DIRECTIONS: Please output the listing below character for character and omit the images.

PROVIDED DATA:
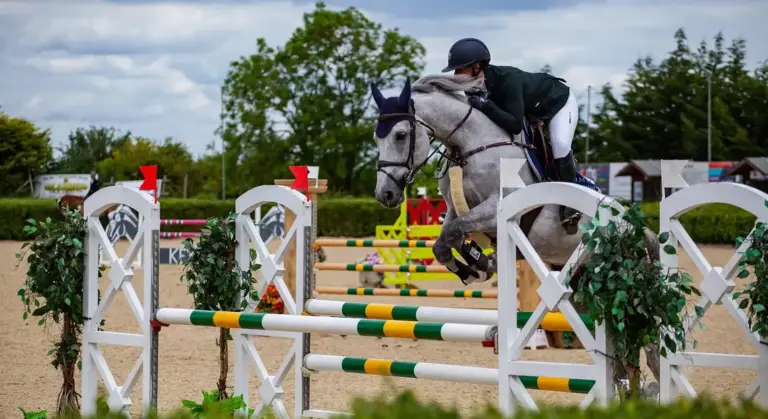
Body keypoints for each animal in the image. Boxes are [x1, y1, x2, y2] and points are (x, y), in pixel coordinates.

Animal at [369, 74, 662, 386]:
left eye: (400, 135)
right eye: (377, 137)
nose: (385, 195)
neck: (470, 145)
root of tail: (637, 228)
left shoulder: (497, 211)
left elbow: (457, 232)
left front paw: (480, 264)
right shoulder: (453, 210)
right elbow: (444, 242)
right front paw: (472, 268)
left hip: (624, 284)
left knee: (646, 341)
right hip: (583, 287)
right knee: (621, 345)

PROBLEM SOLUTION:
Body keypoints for each animal in the image. Boxes are [x1, y1, x2, y2] and points are (x, y), in pixel coordinates.

Animal at [369, 74, 662, 386]:
left eye: (400, 135)
right eye: (377, 137)
nose: (385, 195)
neck: (470, 145)
root of tail: (637, 228)
left shoulder: (497, 211)
left elbow: (457, 232)
left front paw: (480, 264)
right shoulder: (453, 210)
right elbow: (444, 242)
right front paw: (472, 268)
left hip: (624, 284)
left knee: (646, 341)
right hip: (583, 287)
right knee: (621, 345)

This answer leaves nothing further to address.